- N m17h47,16 -

 

 

Halfzes. Het daglicht vloeide stilaan binnen. Om halfelf arriveerde de slotenmaker. Drie rijkswachters hadden die nacht het huis stiekem in de gaten gehouden en verdwenen nu. Ze veronderstelden dat het loos alarm was geweest. Om halftwaalf zei de slotenmaker: "Ik mankeer nog een stukje. Ik zal het gaan halen en ondertussen wat gaan eten. Daarna kom ik direct terug." Toen hij vertrokken was, bekeek henry de deur: op de plaats van het slot was nu een gat te zien en op de grond lag wat gereedschap. Hij duwde de deur op een kier en ging terug op zijn keukenstoel zitten, terwijl hij op zijn hoede bleef. Na zowat tien minuten reed een auto in volle vaart tot aan zijn huis en kwam er met piepende remmen precies vóór zijn venster tot stilstand. Twee mannen sprongen uit het voertuig en sprintten naar zijn deur. Meteen rende henry naar zijn gang, maar zag door het venster dat de bandieten terug in hun auto sprongen. Op het moment dat hij zijn deur open trok, was de auto reeds om de hoek verdwenen.

 

"Ze zijn hier geweest", deelde henry een uurtje later aan de slotenmaker mee. "Wie?" - "De dieven. 't Is zinloos om de Rijkswacht daarvan op de hoogte te brengen, want ik kan geen enkel detail meedelen. Zelfs geen autonummer, zó vlug ging het! Wegens dat gat in de deur wisten die bandieten meteen dat er iemand in huis was.
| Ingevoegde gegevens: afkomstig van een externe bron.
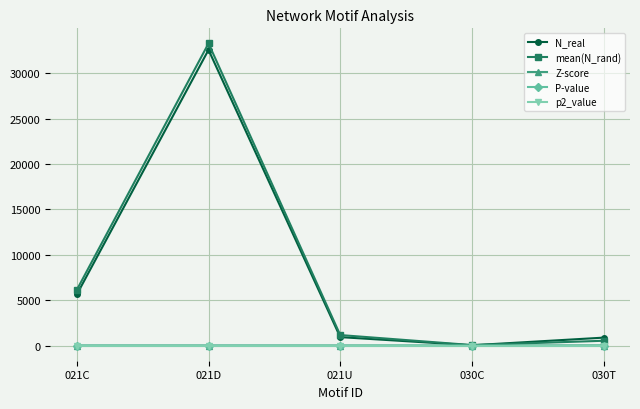

At which label does N_real first exceed 932?

021C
Noch van hen noch van de auto kan ik een beschrijving geven. Spijtig."

 

 

 

 

 

 

De stemming in België begon stilaan om te slaan:

vroeger beraamden de bandieten hun misdrijven meestal 's nachts

en die waren dan nog klein in aantal.

Maar

nu schrikten ze er niet eens van terug om ze op klaarlichte dag te plegen

en bovendien vermeerderden ze in aantal!